* DIRECTIONS
Using the material below, return exactly the lines between the one holding "highest income 0.01%, 1930: 2.54 -> 2.71" and the one holding "mu_plus: 1.85 -> 1.58", inclusive, and no others.

* DATA SHOWN

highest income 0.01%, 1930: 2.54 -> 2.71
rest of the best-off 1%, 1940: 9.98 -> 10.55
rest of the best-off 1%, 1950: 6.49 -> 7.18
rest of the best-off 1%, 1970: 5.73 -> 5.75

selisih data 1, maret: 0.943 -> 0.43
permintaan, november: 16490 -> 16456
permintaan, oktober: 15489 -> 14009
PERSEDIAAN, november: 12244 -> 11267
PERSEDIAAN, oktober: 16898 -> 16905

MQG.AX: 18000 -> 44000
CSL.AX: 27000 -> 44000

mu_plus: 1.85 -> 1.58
---
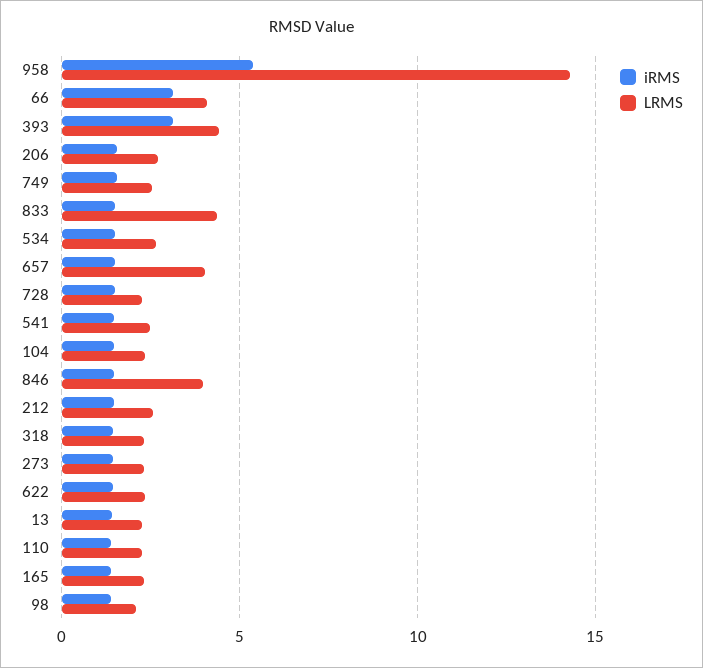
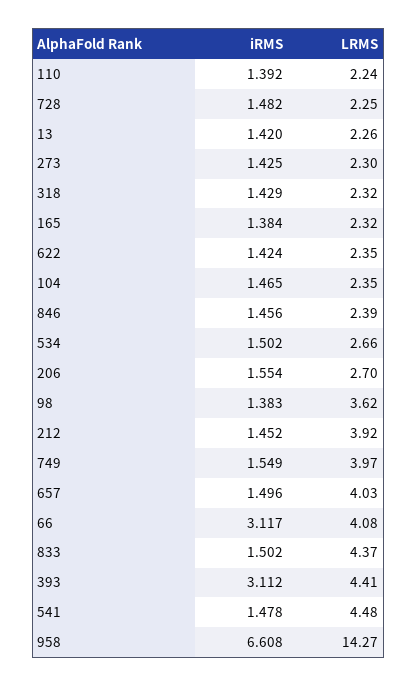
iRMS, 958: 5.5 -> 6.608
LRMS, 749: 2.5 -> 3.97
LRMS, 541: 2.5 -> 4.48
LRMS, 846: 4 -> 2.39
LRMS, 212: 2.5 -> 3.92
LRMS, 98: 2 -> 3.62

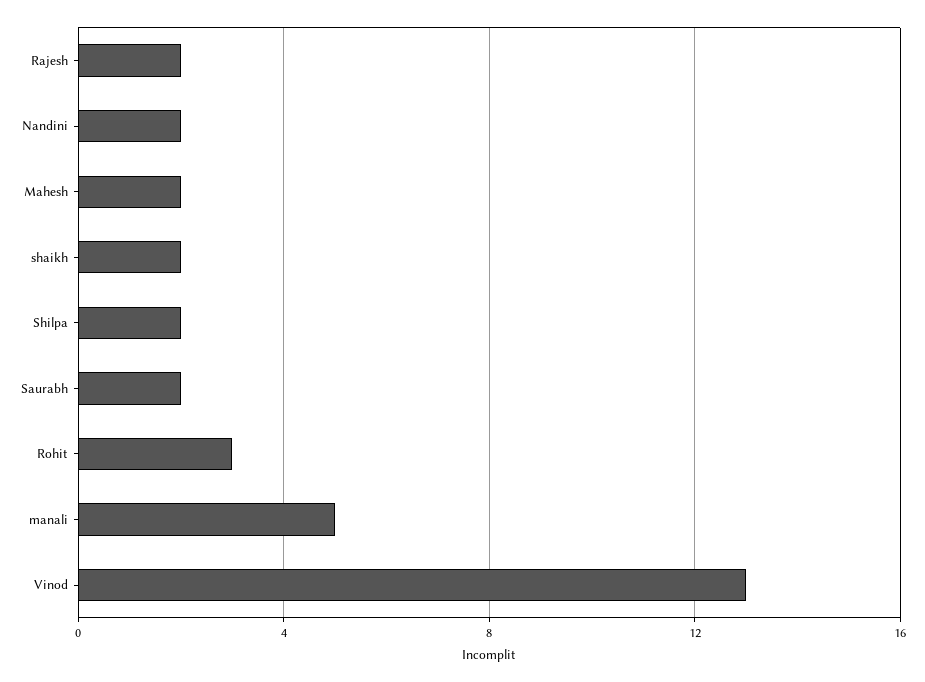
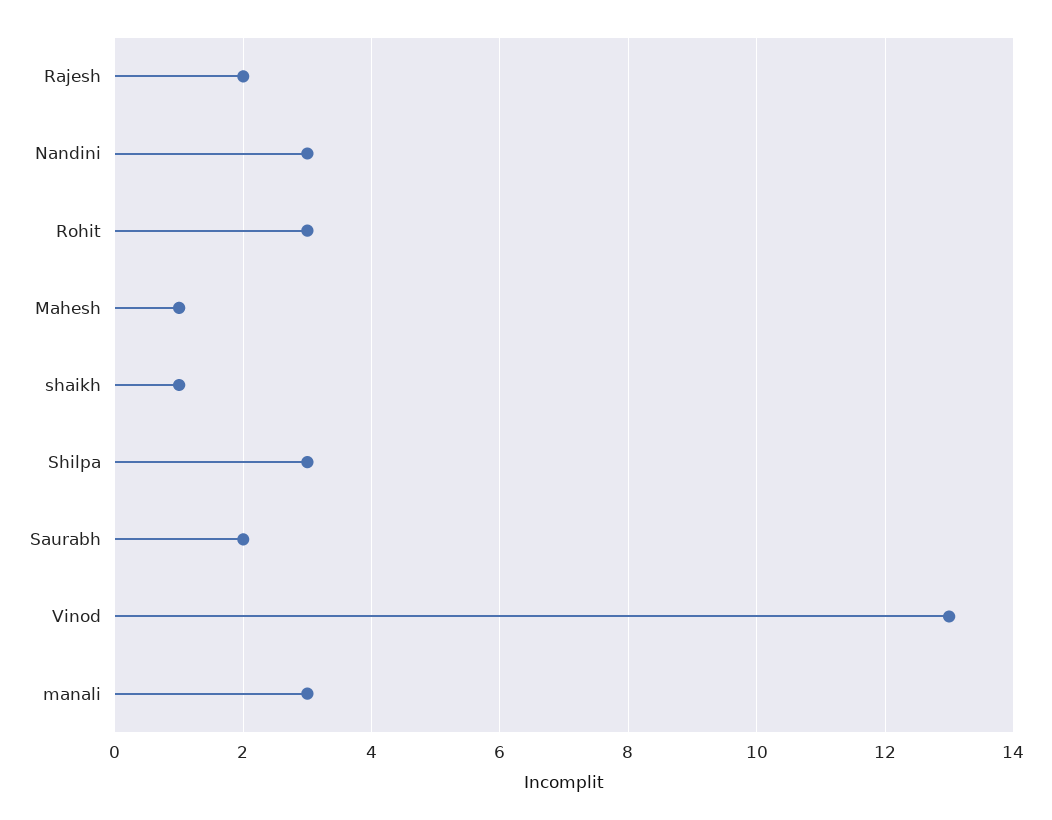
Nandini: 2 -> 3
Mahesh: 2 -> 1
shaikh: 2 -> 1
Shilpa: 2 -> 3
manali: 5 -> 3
--
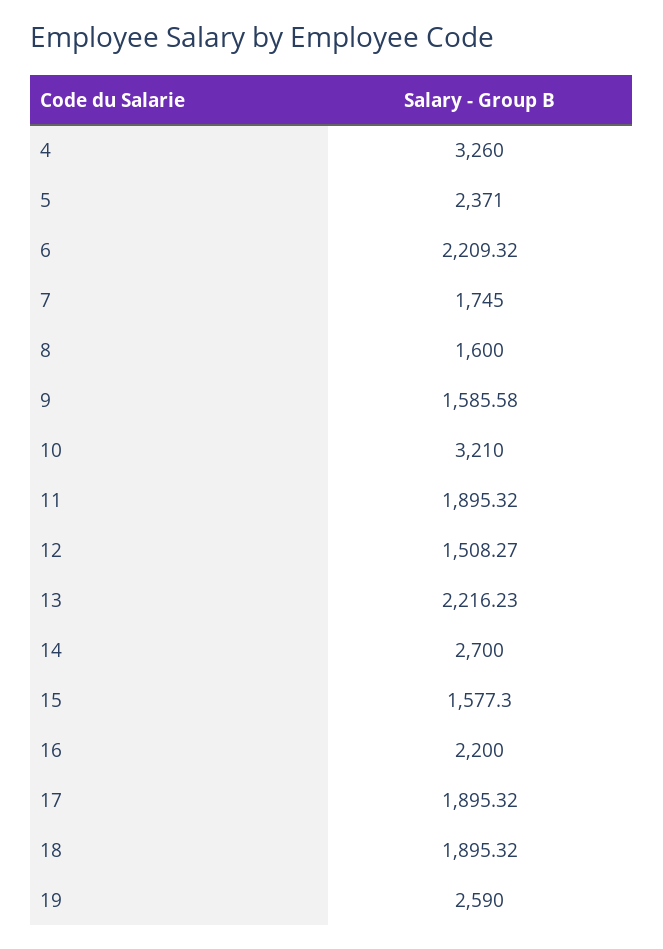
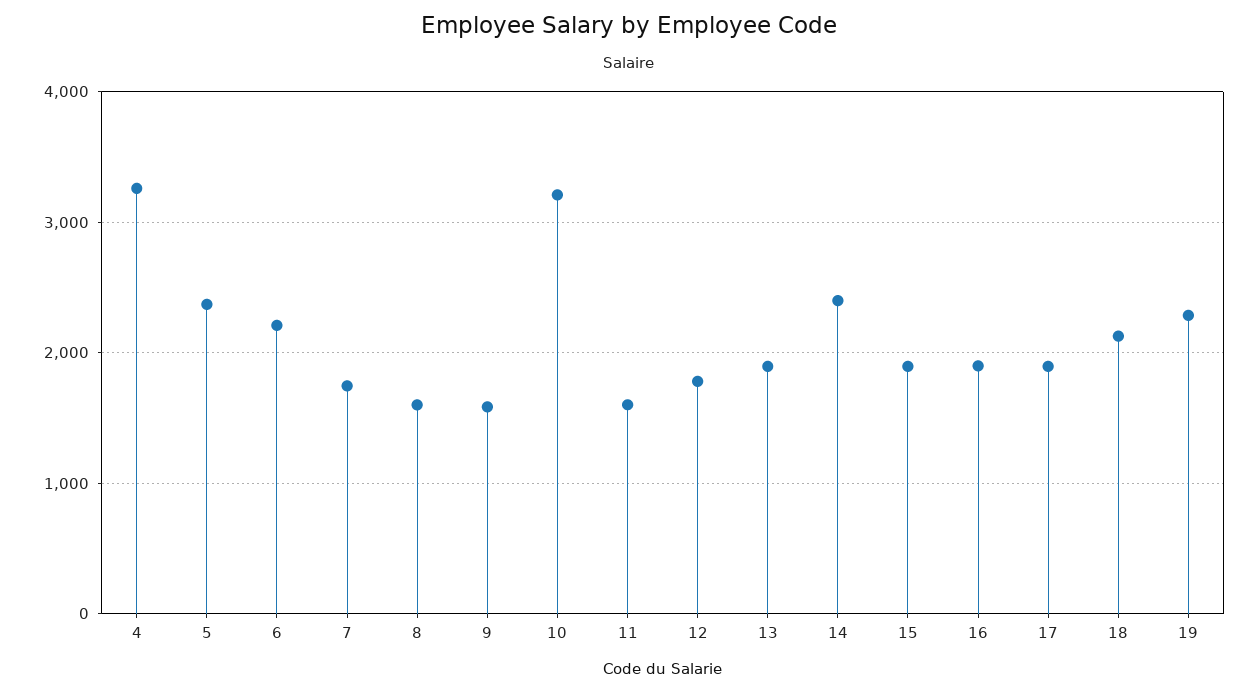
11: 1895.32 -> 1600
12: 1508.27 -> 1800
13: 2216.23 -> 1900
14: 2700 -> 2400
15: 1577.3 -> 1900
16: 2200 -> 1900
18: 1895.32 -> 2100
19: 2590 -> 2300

* RESPONSE FOR THIS EXERCISE
highest income 0.01%, 1930: 2.54 -> 2.71
rest of the best-off 1%, 1940: 9.98 -> 10.55
rest of the best-off 1%, 1950: 6.49 -> 7.18
rest of the best-off 1%, 1970: 5.73 -> 5.75

selisih data 1, maret: 0.943 -> 0.43
permintaan, november: 16490 -> 16456
permintaan, oktober: 15489 -> 14009
PERSEDIAAN, november: 12244 -> 11267
PERSEDIAAN, oktober: 16898 -> 16905

MQG.AX: 18000 -> 44000
CSL.AX: 27000 -> 44000

mu_plus: 1.85 -> 1.58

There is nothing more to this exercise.